Comment êtes-vous perçu par la société israélienne. Est-ce que vous percevez à votre égard une attitude plutôt positive ou au contraire, une véritable opposition ?
Actuellement, oui. Mais nous, on a une position un peu spéciale parce que ce sont des familles en deuil, donc, on a beaucoup de respect de la part de la société israélienne. On est intouchable à ce niveau-là. On ne peut rien nous reprocher. Mais c’est vrai que la société israélienne subit maintenant une vague pas très agréable de sentiments vraiment difficiles à cause de la guerre, des sirènes, des bombardements qui touchent le sud d’Israël, Tel-Aviv et le nord. Maintenant, toutes les villes sont touchées par des bombardements qui viennent de Gaza.

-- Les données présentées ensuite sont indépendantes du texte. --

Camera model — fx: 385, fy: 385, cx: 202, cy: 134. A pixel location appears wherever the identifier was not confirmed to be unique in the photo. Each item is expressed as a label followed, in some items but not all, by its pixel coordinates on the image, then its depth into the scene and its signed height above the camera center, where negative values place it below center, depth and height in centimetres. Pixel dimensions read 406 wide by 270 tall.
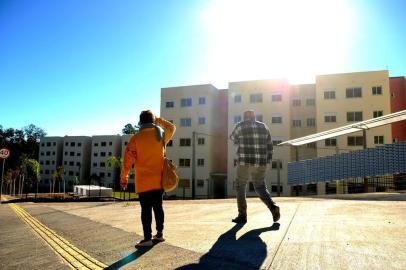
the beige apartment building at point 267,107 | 5034 +978
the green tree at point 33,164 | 6712 +235
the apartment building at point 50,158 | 10019 +508
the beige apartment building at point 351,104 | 4569 +953
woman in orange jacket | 440 +15
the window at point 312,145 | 4786 +441
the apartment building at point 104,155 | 9151 +568
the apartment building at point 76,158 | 9675 +497
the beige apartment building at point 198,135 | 5453 +651
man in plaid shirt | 552 +34
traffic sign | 1546 +97
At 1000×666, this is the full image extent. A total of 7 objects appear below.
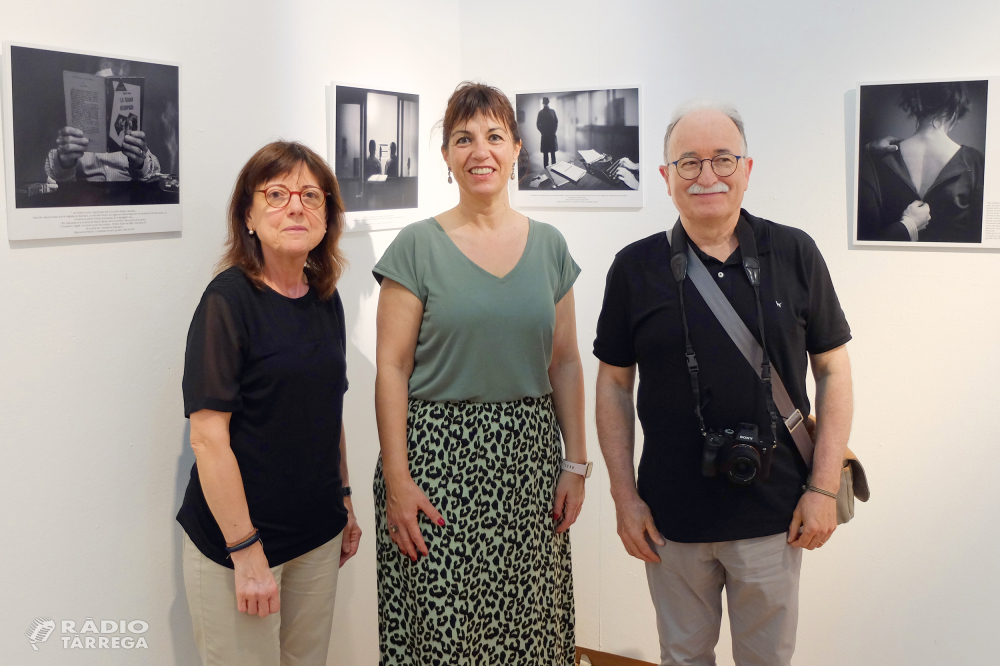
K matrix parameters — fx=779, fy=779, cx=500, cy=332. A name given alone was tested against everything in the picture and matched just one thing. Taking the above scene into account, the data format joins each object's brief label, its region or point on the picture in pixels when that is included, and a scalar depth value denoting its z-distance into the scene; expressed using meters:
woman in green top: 2.09
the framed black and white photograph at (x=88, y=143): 1.76
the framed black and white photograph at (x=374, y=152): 2.77
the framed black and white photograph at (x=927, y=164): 2.69
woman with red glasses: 1.79
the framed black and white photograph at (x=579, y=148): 3.21
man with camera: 1.99
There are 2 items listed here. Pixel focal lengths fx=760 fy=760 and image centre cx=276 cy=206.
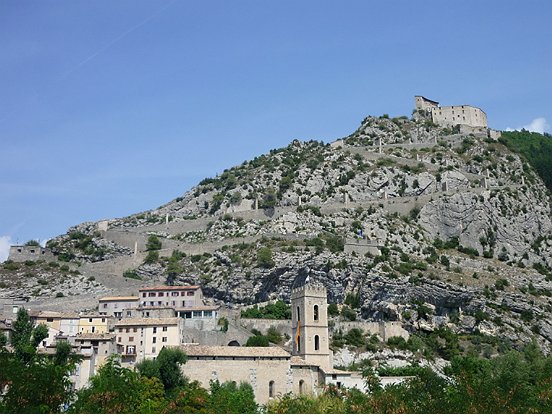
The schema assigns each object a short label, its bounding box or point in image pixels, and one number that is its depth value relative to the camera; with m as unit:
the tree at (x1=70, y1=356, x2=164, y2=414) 36.47
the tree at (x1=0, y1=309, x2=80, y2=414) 34.41
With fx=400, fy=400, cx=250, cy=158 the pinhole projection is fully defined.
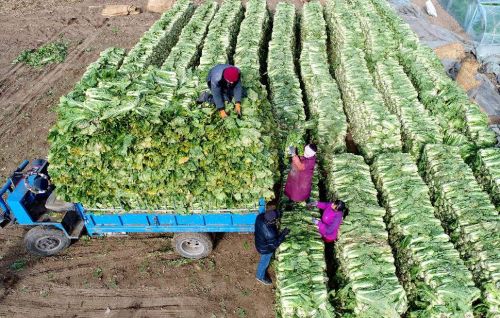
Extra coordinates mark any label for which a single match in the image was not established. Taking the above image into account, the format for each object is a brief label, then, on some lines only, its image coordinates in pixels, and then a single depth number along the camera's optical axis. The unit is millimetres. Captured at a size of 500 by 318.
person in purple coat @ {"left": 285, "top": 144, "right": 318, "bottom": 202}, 9078
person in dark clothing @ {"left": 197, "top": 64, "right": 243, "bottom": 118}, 8703
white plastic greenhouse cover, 18672
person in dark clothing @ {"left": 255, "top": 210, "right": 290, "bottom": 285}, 8156
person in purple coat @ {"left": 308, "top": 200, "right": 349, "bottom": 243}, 8438
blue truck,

C’est vrai que la situation à Gaza est encore pire et ça montre des émotions assez difficiles.


Au moment où la situation devient de plus en plus difficile, vous l’avez dit, de plus en plus incontrôlable, où le cycle des représailles est de plus en plus effréné, quel est votre message ?
Qu’il faut parler, c’est ce qu’il faut faire. Même avec le Hamas, avec tout le monde, il faut parler. Ce cycle de violences va bientôt se terminer et on va se retrouver encore une fois dans un temps où on ne tire pas, mais où on ne parle pas. On avait de la chance pendant cette année qui était assez calme de parler, d’avancer au niveau des négociations, au niveau des accords terminaux du conflit. On n’a pas fait assez. Pour ça, on voit ce qu’il se passe maintenant. C’est pour cela, c’est parce qu’on n’est pas arrivé, on n’a pas su terminer ce conflit.

Est-ce que vous gardez tout de même l’espoir ?
J’y crois fortement, je n’ai pas d’autre choix que l’espoir…. Pas le choix.